Helen splashed some water on her face and cried for the first time she could remember. But she quickly gathered her composure and went back out to face her patients again. As she was leaving the bathroom, she literally ran into Frank Daley, who was trying to go into the bathroom. In her haste, Helen had accidentally entered the men’s room.

“So that was their first meeting,” Mackall said.

Helen “wanted nothing to do with any of those guys,” but Frank was smitten from their first encounter. So he continued to patiently pursue her. A few weeks later, Frank was sent away to prepare to be sent to Europe without being able to tell Helen that he was leaving. Desperate to reach his beloved, Frank risked a late-night, clandestine phone call to ask Helen to marry him.

“And then there was this dead silence. He thought maybe they got cut off. But the next thing she said was, ‘Are you out of your mind?’” Mackall said with a laugh.

They quickly got married before being sent their separate ways by Uncle Sam. Through the use of coded letters – a few of which are included in the book – the pair was able to meet up for some clandestine rendezvous, including one in a hidden room underneath a barn owned by French resistance fighters.

Mackall said it has been a privilege to get to know her parents in a way she never had before.

“I always knew they loved each other like crazy, but to see that going back and forth and some of the stuff they went through, it explained why my mom was so tough. And dad, too,” Mackall said.

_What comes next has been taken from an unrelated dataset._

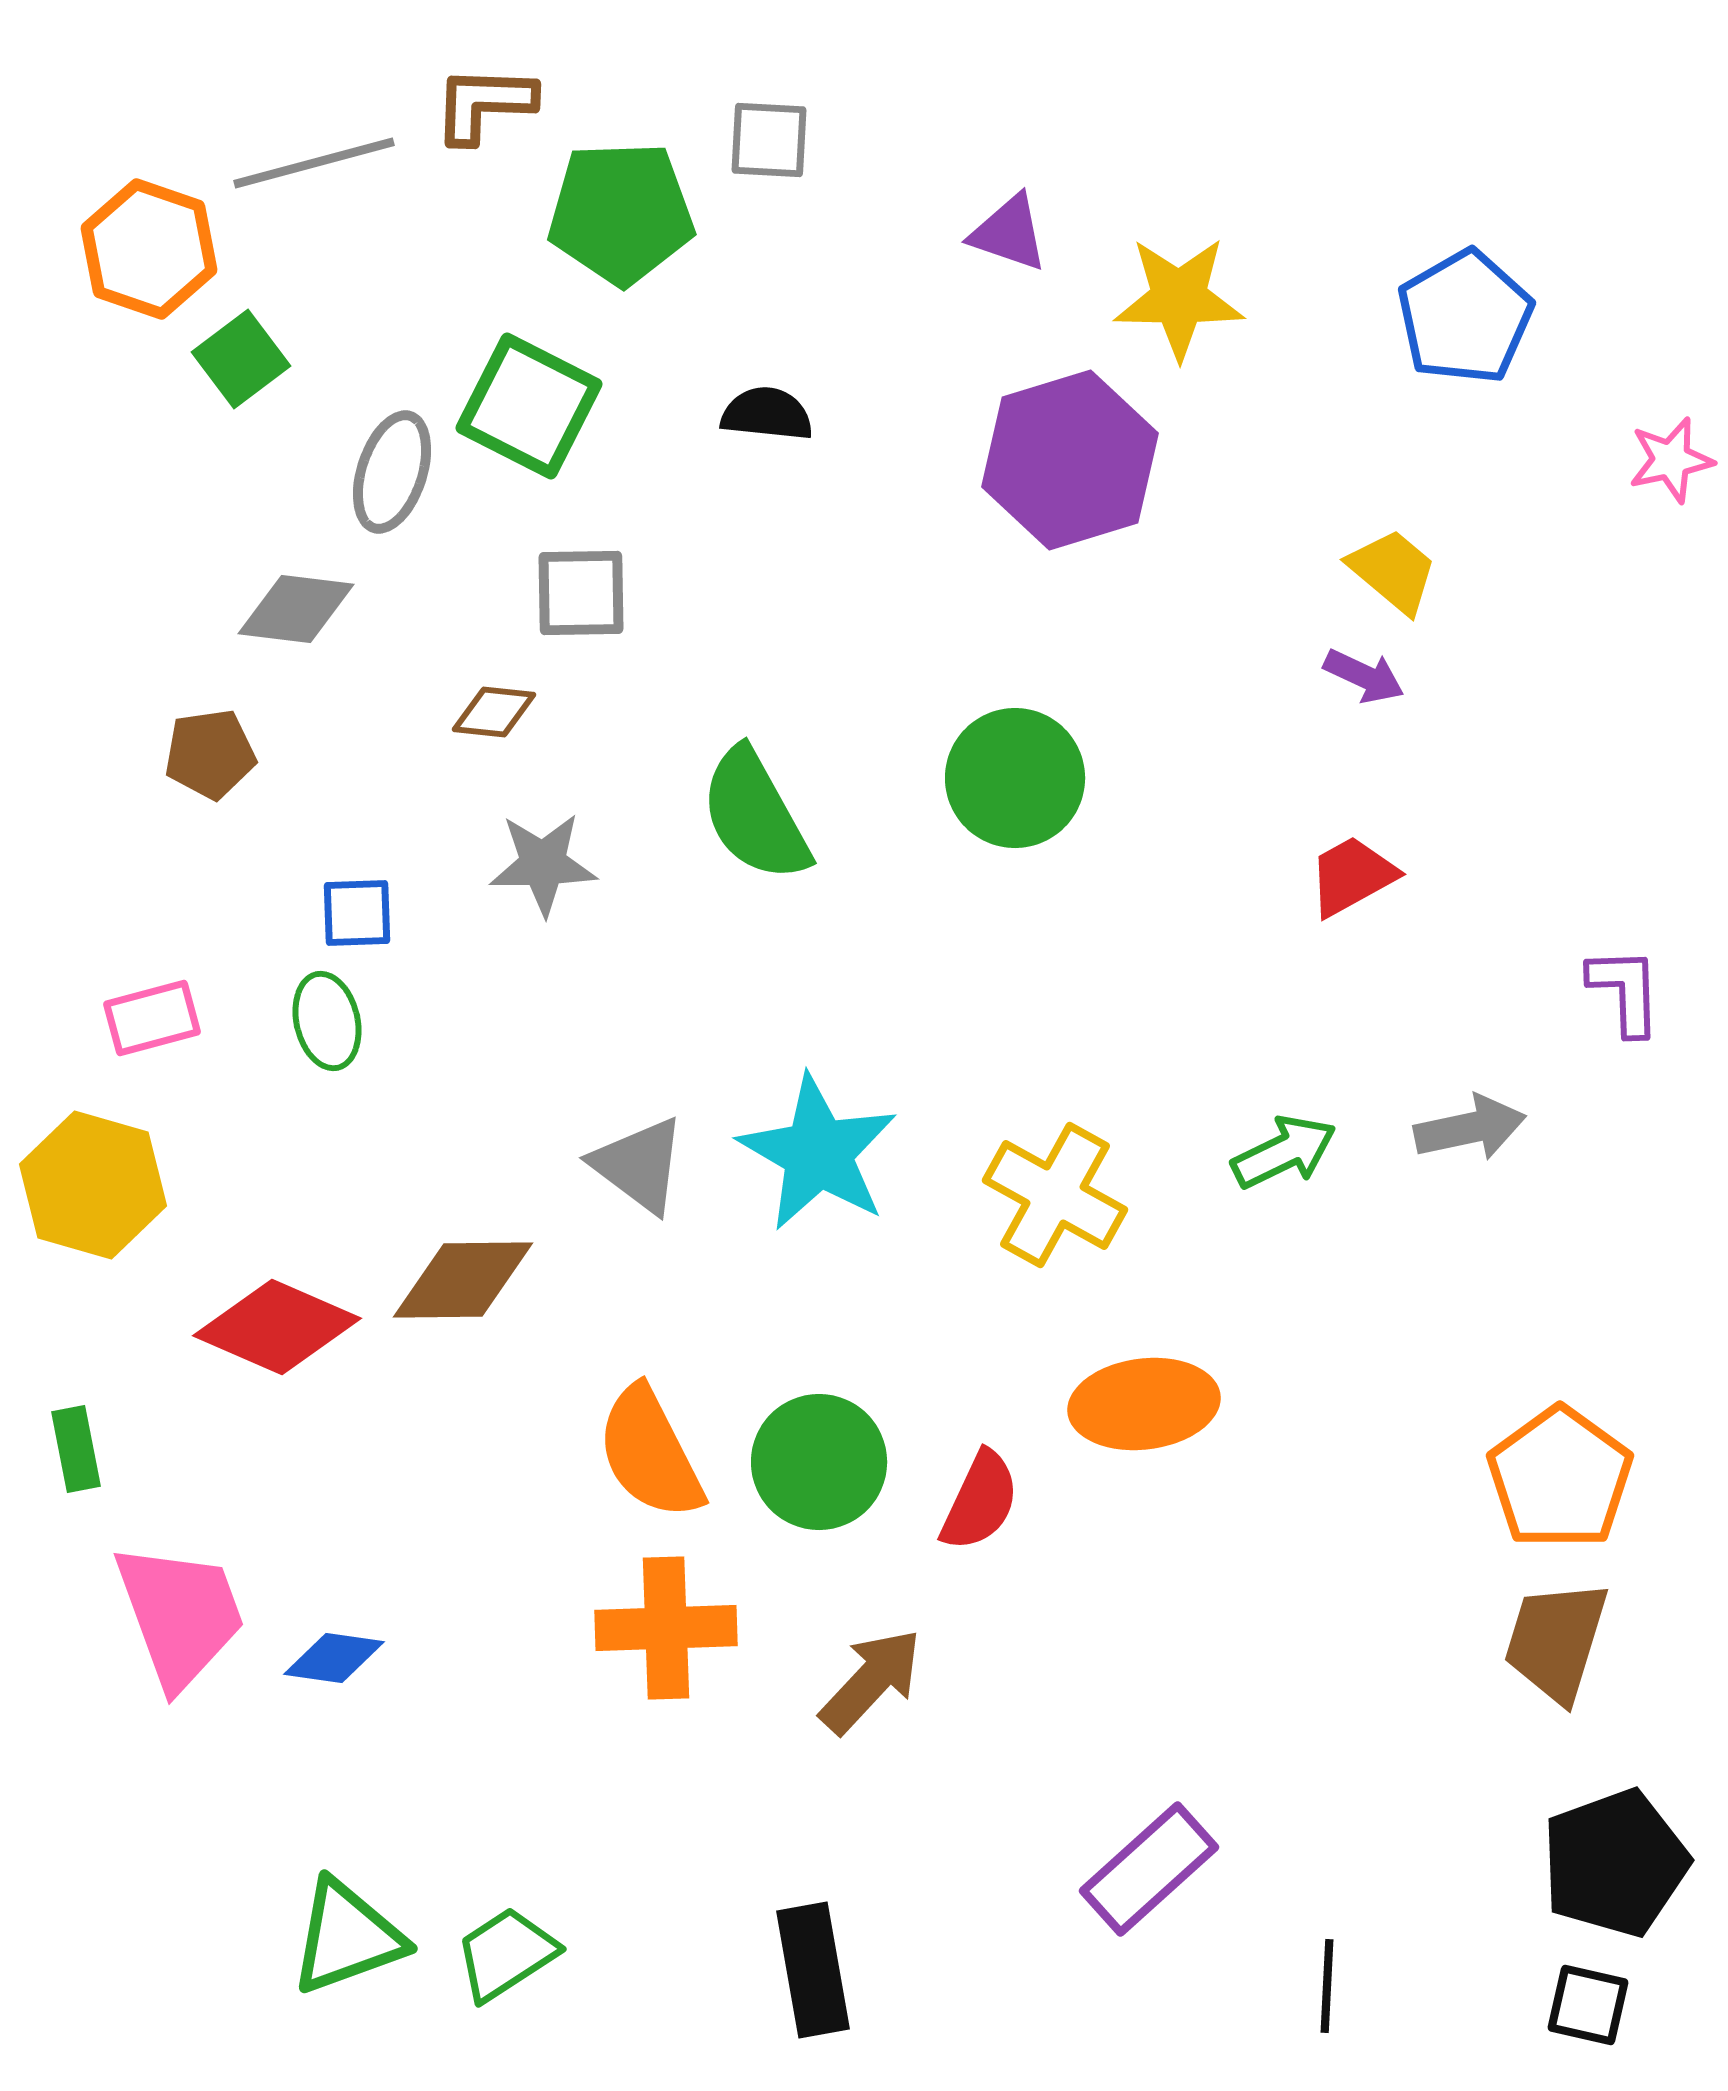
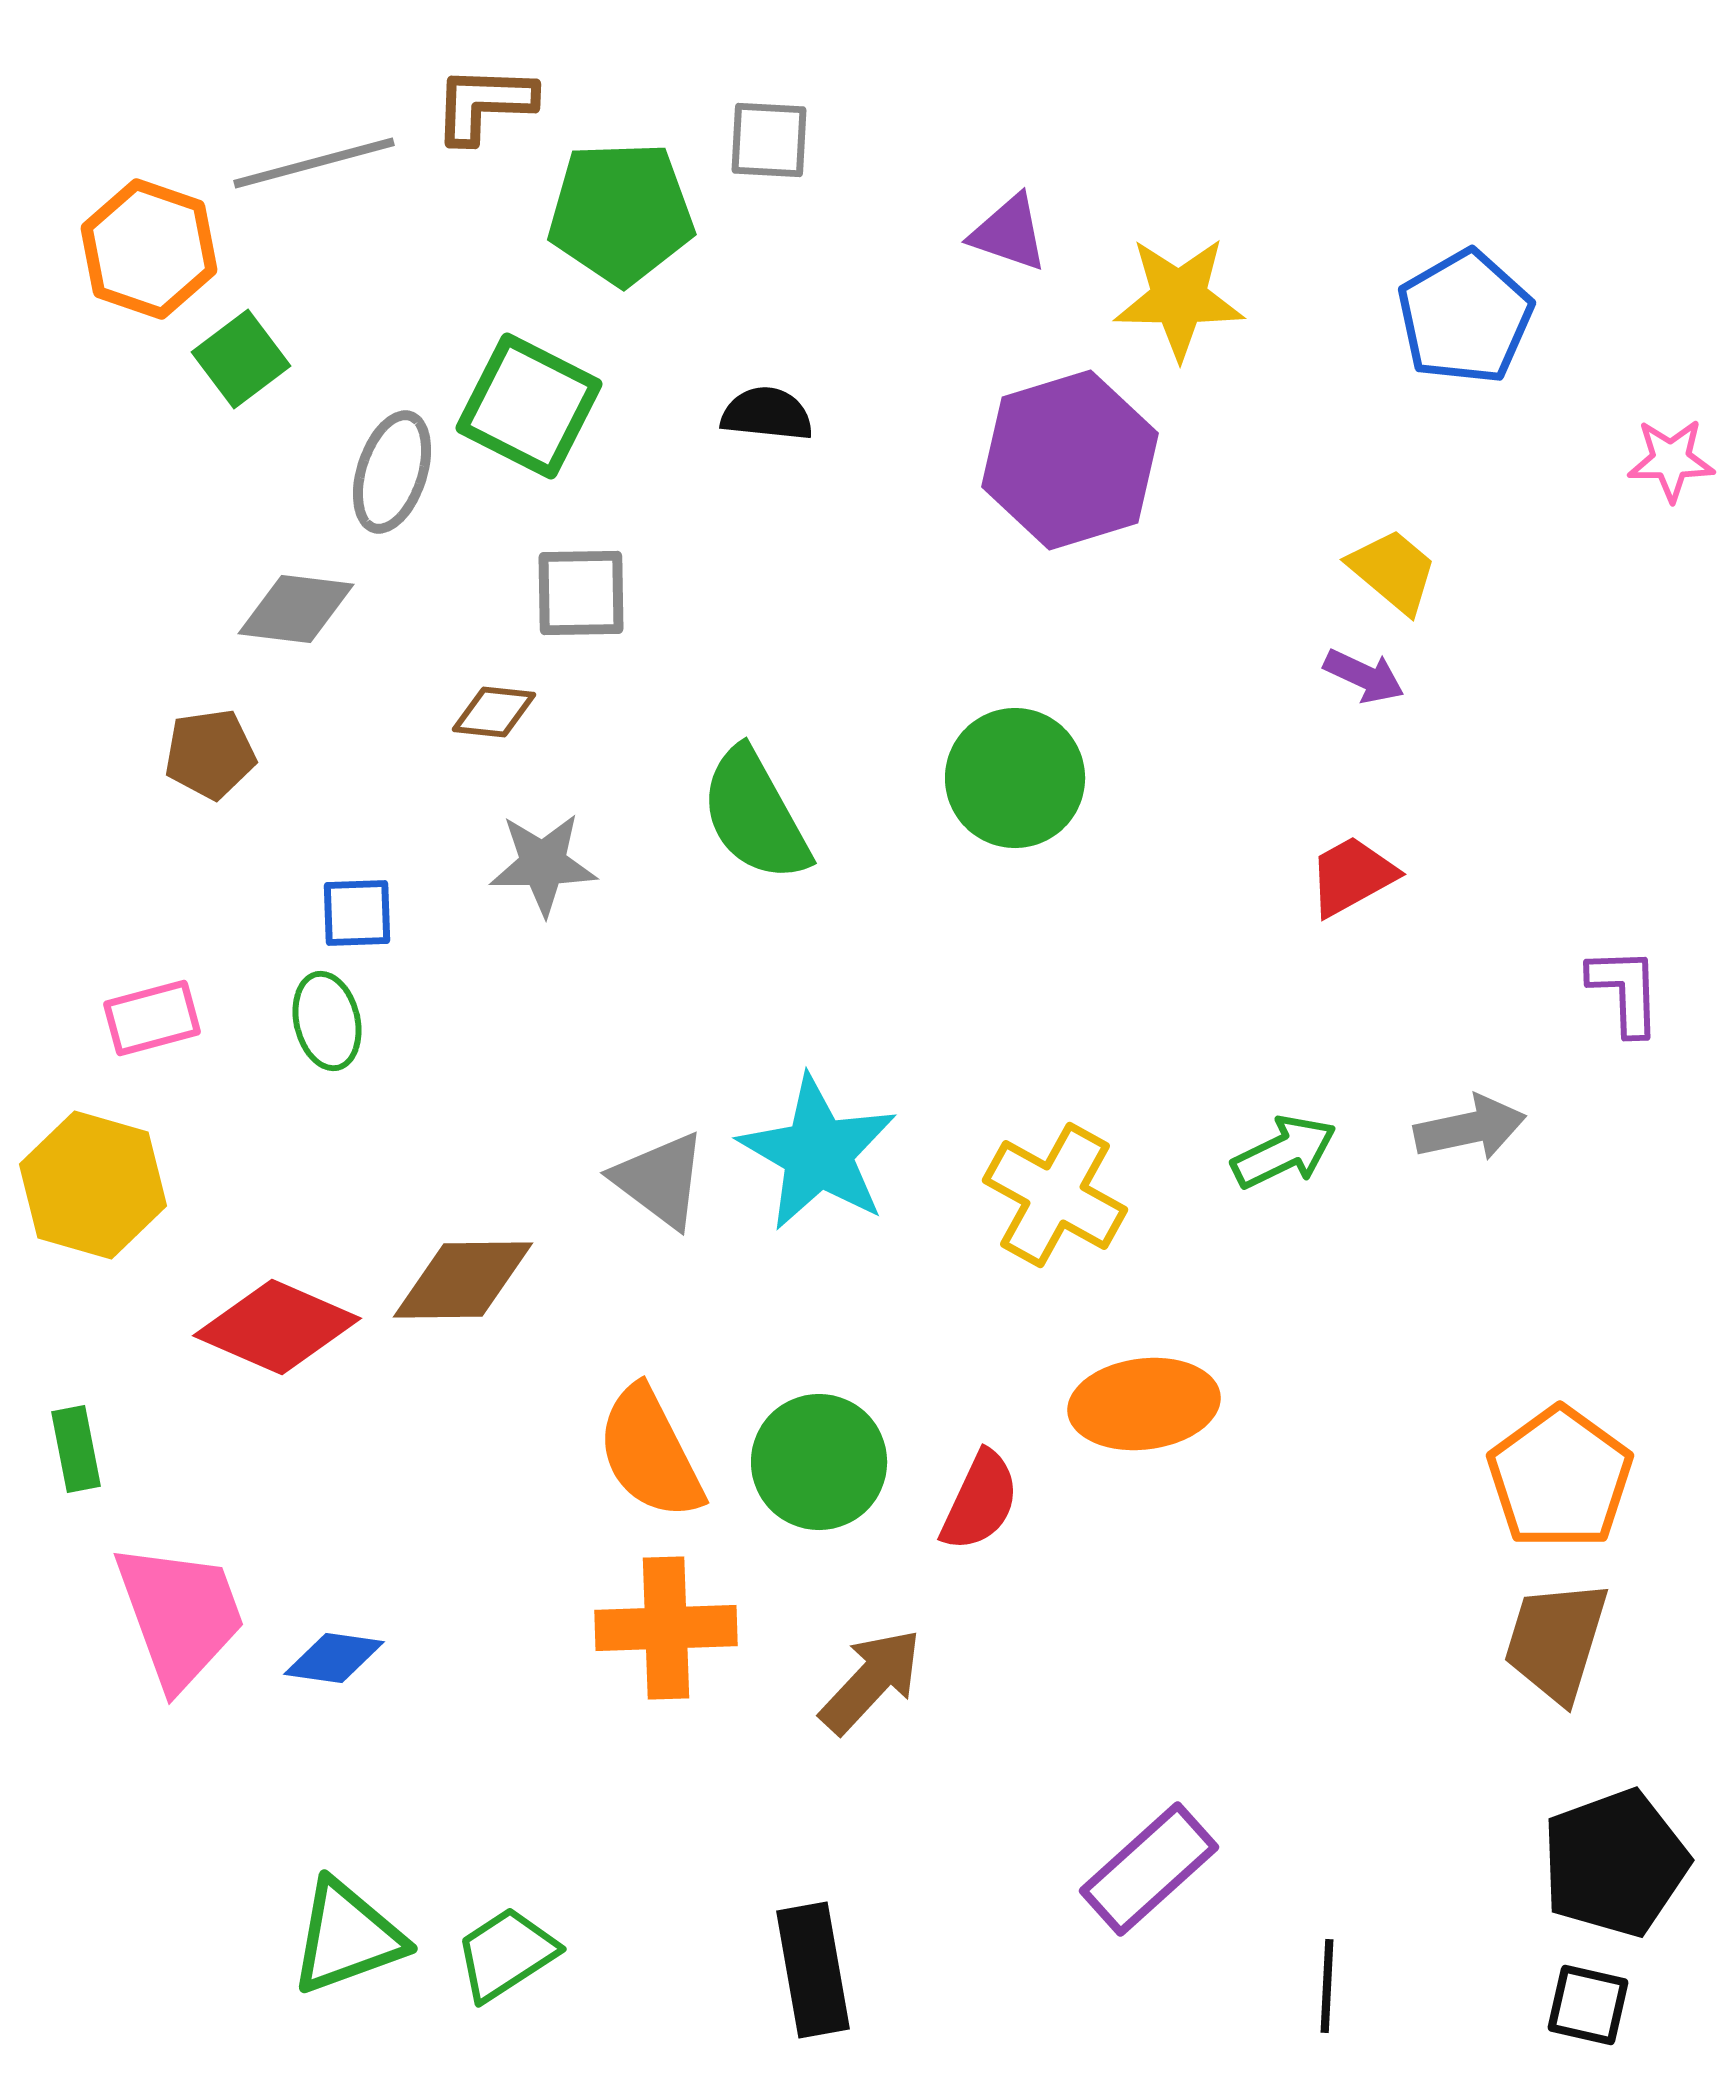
pink star at (1671, 460): rotated 12 degrees clockwise
gray triangle at (639, 1165): moved 21 px right, 15 px down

Mackall, mother of three and grandmother of three, spends 8-10 hours a day writing or rewriting. She also records thoughts or notes as she walks the 5-mile trek around the lake in her community.

“When we first moved here, people out here referred to me as ‘that lady who talks to herself as she walks around the lake,’” Mackall said.

Mackall has written nearly 500 books in her more than 35 years as a published author. Her early works were novels written for adults. Once she had kids, she started writing books that were appropriate for their ages, and she has continued to write books for all ages.

Mackall will appear at 7 p.m. Friday at the Ashland Public Library to host a book launch party for “With Love, Wherever You Are.” The event is planned in conjunction with the Ashland County Historical Society and the Ashland University Campus Bookstore. Copies of the book will be available for purchase and Mackall will be reading excerpts and signing autographs.

Because the event takes place after regular business hours, guests must register with the library by calling 419-289-8188 or visiting the library website, www.ashland.lib.oh.us.